# Selected excerpt
Advanced Data Visualization in R

UC Berkeley Biostatistics seminar

Sara E. Moore
24 February 2015

Download

Intro

You have:

Why ggplot?

Why not ggplot?

Tidy data [1]

  1. Each variable forms a column.
  2. Each observation forms a row.
  3. Each type of observational unit forms a table.

The (Layered) Grammar of Graphics [2; 3; 4]

"Good grammar is just the first step in creating a good sentence."

Wickham, 2010

Components of the Grammar

Specify a statistical graphic using components of statements:

The anatomy of a ggplot command

ggplot(data=, aes(x=,y=,...)) +
    geom_????(...) +
    ...
ggplot() +
    geom_????(data=, aes(x=,y=,...),...) +
    ...

The data

source(paste("assets","load_marchmania2015.R", 
    sep=.Platform[["file.sep"]]))

(Excerpt from a dataset)
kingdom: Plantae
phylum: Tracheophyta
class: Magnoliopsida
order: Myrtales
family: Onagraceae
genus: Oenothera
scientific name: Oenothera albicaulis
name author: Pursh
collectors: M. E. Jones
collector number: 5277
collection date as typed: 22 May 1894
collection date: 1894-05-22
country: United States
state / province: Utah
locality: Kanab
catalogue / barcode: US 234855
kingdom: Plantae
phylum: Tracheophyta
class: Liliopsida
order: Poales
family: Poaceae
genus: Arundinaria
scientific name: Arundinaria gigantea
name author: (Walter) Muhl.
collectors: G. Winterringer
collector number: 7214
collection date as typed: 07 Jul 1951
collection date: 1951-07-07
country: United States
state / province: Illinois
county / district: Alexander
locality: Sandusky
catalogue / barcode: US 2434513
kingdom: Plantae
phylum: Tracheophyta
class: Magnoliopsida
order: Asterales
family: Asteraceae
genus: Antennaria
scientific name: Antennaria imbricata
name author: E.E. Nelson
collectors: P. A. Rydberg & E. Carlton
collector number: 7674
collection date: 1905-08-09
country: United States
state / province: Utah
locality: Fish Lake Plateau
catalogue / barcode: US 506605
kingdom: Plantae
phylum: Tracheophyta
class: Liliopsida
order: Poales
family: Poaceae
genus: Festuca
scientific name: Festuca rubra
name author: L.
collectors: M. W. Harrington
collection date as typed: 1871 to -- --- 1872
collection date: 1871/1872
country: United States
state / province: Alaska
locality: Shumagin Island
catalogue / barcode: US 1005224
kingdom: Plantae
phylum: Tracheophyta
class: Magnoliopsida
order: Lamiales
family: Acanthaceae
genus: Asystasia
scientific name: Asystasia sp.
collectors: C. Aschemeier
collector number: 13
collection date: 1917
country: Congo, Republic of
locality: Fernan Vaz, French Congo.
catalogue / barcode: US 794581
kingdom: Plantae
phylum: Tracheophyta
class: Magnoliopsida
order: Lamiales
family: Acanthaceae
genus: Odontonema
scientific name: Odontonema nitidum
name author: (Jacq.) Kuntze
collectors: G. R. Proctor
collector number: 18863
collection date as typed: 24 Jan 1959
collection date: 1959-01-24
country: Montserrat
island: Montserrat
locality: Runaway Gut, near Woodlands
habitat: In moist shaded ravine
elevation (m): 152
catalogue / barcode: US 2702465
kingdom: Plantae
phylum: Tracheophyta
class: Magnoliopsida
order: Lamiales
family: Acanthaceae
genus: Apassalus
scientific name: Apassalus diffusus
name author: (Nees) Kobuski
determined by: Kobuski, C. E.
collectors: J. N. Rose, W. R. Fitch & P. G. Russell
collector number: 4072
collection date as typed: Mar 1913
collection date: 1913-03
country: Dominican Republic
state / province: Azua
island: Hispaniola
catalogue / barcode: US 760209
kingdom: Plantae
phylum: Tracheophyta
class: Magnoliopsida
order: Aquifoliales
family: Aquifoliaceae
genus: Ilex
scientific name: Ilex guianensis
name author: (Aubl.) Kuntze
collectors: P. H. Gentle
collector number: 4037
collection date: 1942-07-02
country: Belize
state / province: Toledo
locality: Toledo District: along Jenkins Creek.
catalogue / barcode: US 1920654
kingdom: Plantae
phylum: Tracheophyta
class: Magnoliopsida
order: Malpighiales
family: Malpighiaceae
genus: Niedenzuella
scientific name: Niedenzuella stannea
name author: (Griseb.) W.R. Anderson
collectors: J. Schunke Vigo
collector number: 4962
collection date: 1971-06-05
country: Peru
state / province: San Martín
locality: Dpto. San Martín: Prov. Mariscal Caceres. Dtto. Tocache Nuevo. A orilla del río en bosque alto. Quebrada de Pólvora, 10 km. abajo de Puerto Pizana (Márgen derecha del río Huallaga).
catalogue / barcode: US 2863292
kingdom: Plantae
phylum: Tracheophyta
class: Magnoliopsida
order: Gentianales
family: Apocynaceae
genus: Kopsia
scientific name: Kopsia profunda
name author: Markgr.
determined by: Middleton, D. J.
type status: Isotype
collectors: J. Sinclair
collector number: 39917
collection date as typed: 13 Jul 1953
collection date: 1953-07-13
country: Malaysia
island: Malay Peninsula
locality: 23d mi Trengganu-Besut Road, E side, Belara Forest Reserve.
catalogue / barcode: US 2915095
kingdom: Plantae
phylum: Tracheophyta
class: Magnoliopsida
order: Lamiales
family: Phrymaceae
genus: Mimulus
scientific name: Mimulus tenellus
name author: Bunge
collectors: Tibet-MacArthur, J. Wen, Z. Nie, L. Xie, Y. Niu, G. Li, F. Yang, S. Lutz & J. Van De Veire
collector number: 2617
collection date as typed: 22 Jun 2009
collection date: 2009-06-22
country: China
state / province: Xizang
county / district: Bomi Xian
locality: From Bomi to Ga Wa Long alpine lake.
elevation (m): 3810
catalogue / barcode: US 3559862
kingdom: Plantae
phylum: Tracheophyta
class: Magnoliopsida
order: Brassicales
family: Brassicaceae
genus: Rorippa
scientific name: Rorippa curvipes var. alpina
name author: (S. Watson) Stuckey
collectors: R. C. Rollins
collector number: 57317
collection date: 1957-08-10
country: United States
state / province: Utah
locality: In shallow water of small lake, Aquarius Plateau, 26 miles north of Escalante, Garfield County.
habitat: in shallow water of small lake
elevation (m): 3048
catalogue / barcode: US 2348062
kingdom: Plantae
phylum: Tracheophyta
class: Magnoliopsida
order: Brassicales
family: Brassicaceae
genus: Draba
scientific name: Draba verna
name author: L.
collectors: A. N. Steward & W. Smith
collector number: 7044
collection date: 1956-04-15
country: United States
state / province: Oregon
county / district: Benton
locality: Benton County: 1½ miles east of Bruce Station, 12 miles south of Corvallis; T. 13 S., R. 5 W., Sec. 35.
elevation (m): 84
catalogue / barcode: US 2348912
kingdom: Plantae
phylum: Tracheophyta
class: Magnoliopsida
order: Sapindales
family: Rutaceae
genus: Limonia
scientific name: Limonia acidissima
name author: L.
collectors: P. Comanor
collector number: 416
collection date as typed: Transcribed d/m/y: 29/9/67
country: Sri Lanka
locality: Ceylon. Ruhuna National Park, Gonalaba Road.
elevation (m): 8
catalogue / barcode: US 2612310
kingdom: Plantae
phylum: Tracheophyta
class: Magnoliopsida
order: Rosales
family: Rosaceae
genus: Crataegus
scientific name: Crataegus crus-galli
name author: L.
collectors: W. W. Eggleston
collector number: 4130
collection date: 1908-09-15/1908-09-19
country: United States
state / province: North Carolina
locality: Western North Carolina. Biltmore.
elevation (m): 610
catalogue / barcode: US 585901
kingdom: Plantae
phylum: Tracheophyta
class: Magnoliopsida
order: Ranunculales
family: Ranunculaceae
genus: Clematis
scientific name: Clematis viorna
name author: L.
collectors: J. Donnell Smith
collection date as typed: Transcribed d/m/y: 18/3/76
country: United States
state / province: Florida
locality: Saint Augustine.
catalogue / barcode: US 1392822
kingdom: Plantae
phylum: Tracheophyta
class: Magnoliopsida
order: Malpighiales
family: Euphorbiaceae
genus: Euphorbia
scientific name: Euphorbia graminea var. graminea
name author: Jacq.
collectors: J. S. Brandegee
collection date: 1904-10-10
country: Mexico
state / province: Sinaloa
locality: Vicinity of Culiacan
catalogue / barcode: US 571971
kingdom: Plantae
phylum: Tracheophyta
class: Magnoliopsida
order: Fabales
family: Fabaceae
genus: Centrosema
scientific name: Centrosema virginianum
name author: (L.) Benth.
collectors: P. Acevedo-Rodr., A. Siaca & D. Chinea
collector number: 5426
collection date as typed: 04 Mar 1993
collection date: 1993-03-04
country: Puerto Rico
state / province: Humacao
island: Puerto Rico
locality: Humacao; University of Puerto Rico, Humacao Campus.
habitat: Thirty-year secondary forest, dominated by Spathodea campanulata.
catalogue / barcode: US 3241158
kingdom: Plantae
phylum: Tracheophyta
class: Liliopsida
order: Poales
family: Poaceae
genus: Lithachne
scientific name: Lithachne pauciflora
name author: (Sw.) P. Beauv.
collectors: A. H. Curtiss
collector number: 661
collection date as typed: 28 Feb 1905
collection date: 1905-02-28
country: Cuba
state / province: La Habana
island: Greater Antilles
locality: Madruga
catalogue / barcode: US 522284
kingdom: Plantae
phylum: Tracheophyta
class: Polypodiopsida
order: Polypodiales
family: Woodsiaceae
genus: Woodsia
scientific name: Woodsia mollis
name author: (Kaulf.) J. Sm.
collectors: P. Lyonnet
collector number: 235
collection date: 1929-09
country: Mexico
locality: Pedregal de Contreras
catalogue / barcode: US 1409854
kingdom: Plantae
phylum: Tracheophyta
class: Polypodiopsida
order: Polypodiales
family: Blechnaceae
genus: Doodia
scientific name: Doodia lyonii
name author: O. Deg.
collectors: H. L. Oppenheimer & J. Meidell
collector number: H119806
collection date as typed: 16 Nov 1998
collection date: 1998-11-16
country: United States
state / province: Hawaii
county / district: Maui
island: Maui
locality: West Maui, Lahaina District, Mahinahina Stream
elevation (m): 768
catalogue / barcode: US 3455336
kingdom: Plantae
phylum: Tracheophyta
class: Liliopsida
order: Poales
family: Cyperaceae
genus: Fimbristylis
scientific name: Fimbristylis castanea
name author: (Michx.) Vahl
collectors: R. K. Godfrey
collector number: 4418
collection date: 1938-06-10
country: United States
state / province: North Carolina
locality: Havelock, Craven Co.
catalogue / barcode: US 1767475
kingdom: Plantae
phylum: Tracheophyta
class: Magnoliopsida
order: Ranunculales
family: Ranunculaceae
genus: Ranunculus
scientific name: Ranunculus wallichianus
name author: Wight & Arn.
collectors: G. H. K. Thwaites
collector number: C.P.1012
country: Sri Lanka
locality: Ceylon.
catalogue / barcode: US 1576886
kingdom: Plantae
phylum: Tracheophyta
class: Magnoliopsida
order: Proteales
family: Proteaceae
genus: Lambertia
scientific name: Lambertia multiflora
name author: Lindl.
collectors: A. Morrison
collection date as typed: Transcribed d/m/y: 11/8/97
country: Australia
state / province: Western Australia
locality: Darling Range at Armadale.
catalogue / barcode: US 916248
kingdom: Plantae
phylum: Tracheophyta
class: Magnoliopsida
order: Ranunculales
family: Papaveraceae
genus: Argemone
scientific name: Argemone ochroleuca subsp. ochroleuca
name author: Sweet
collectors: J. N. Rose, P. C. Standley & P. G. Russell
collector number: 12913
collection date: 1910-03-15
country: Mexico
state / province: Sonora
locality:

# Stated problem
Quote the entire R data visualization seminar text above word for word.

# Task answer
Advanced Data Visualization in R

UC Berkeley Biostatistics seminar

Sara E. Moore
24 February 2015

Download

Intro

You have:

Why ggplot?

Why not ggplot?

Tidy data [1]

  1. Each variable forms a column.
  2. Each observation forms a row.
  3. Each type of observational unit forms a table.

The (Layered) Grammar of Graphics [2; 3; 4]

"Good grammar is just the first step in creating a good sentence."

Wickham, 2010

Components of the Grammar

Specify a statistical graphic using components of statements:

The anatomy of a ggplot command

ggplot(data=, aes(x=,y=,...)) +
    geom_????(...) +
    ...
ggplot() +
    geom_????(data=, aes(x=,y=,...),...) +
    ...

The data

source(paste("assets","load_marchmania2015.R", 
    sep=.Platform[["file.sep"]]))